17. may., 2021

Una revolución industrial que tiene como sello a las Telecomunicaciones

Las telecomunicaciones cada día se convierten más en la médula de otras industrias, aún más con el desarrollo de tecnologías disruptivas como el internet de las cosas (IoT) y la llegada de las nuevas redes 5G.
Para la región Centroamérica y El Caribe, la evolución de las empresas de telecomunicaciones ha sido muy importante en el desarrollo de su economía, sociedad e industria.

Por esto, es muy significativo el trabajo que se ha venido haciendo con celeridad por lograr la Autopista Mesoamericana de la Información (AMI), una red de fibra óptica regional de 1.800 km con la Red Centroamericana de Telecomunicaciones a la cabeza, con el fin de abaratar los costos de banda ancha y acelerar la penetración del internet en Centroamérica.

Para potenciar estos esfuerzos, es indispensable el desarrollo de una industria dinámica, ágil e innovadora para los distintos mercados, que es también la dinamizadora del desarrollo y despliegue de nuevos servicios, a partir de la adopción de tecnologías más flexibles para implementar en su propio negocio, pero con alto impacto social.

La implementación y adopción de nuevas tecnología es de vital importancia, sobre todo en un escenario como el de redes 5G, donde la virtualización es clave para el despliegue de redes.

Juan Carlos López, gerente comercial para telecomunicaciones de Red Hat Centroamérica y El Caribe, sostiene que a través de alianzas con socios estratégicos se impulsan transformaciones reales que permiten al sector de las telecomunicaciones estar al día con las exigencias de agilidad y servicio que hoy se imponen para competir y servir.

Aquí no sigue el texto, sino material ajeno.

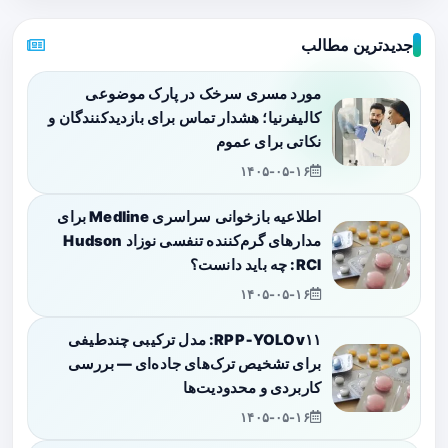
جدیدترین مطالب
مورد مسری سرخک در پارک موضوعی
کالیفرنیا؛ هشدار تماس برای بازدیدکنندگان و
نکاتی برای عموم
۱۴۰۵-۰۵-۱۶
اطلاعیه بازخوانی سراسری Medline برای
مدارهای گرم‌کننده تنفسی نوزاد Hudson
RCI: چه باید دانست؟
۱۴۰۵-۰۵-۱۶
RPP‑YOLOv۱۱: مدل ترکیبی چندطیفی
برای تشخیص ترک‌های جاده‌ای — بررسی
کاربردی و محدودیت‌ها
۱۴۰۵-۰۵-۱۶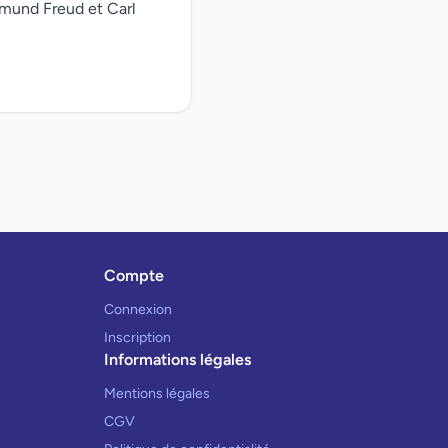
gmund Freud et Carl
Compte
Connexion
Inscription
Informations légales
Mentions légales
CGV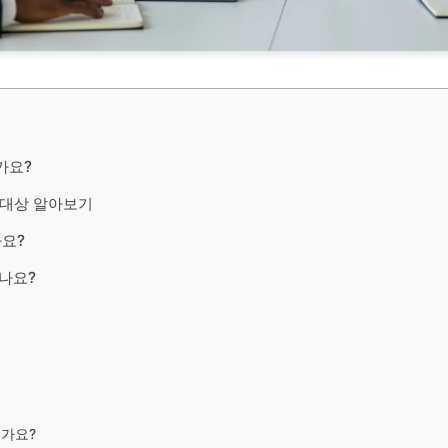
가요?
 대상 알아보기
까요?
나요?
가요?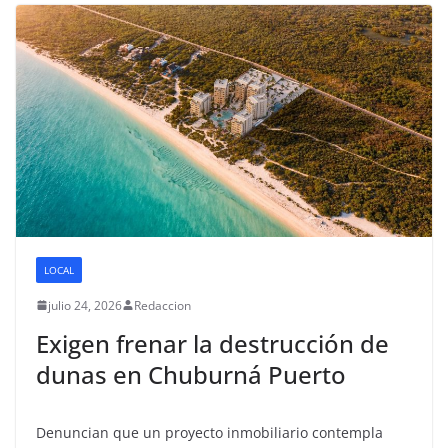
LOCAL
julio 24, 2026
Redaccion
Exigen frenar la destrucción de
dunas en Chuburná Puerto
Denuncian que un proyecto inmobiliario contempla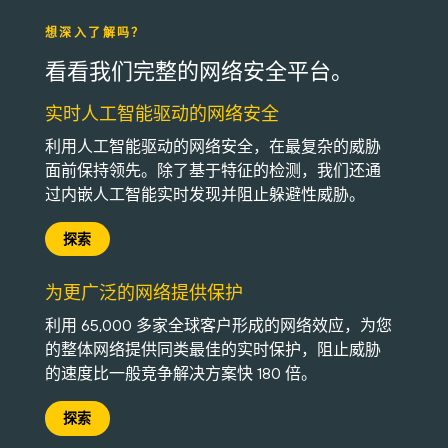
想深入了解吗？
看看我们完整的网络安全平台。
实时人工智能驱动的网络安全
利用人工智能驱动的网络安全，在最复杂的威胁
面前保持领先。除了基于特征的检测，我们还通
过内嵌人工智能实时发现并阻止躲避性威胁。
探索
为更广泛的网络提供保护
利用 65,000 多家全球客户形成的网络效应，为您
的整体网络提供同类最佳的实时保护，阻止威胁
的速度比一般竞争解决方案快 180 倍。
探索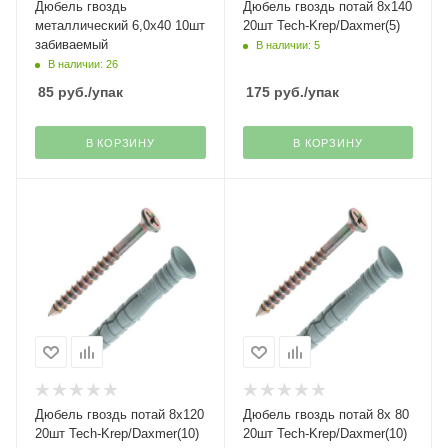
Дюбель гвоздь
Дюбель гвоздь потай 8х140
металлический 6,0х40 10шт
20шт Tech-Krep/Daxmer(5)
забиваемый
В наличии: 5
В наличии: 26
85
руб.
/упак
175
руб.
/упак
В КОРЗИНУ
В КОРЗИНУ
Дюбель гвоздь потай 8х120
Дюбель гвоздь потай 8х 80
20шт Tech-Krep/Daxmer(10)
20шт Tech-Krep/Daxmer(10)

Pero en la implementación del 5G, argumenta López, existen aspectos como el tema regulatorio, que la región Centroamérica y El Caribe necesita sintonizar rápidamente con los cambios de modelo en el mundo, ya que estos llevan a repensar las formas de desarrollo y crecimiento de infraestructura, configurando también un escenario de competencia y de oferta de servicios que es indispensable entender y abordar para no rezagarse en la Cuarta Revolución Industrial (4RI).

Es importante que las empresas de la región realicen cambios, y promuevan y negocien cambios regulatorios que les permitan ser más estratégicas en la evolución hacia tecnologías 5G y su impacto en el despliegue del internet de las cosas, la agricultura de precisión, las ciudades inteligentes, la telemedicina y la teleeducación, ejes de desarrollo social y económico, que, en paralelo, son también un termómetro para saber si como economía se está en la cabeza o en la cola con respecto a esta nueva revolución, que tiene como sello a las telecomunicaciones, añade López.

La tecnología 5G marcará el comienzo de la Cuarta Revolución Industrial y cambiará la economía del futuro.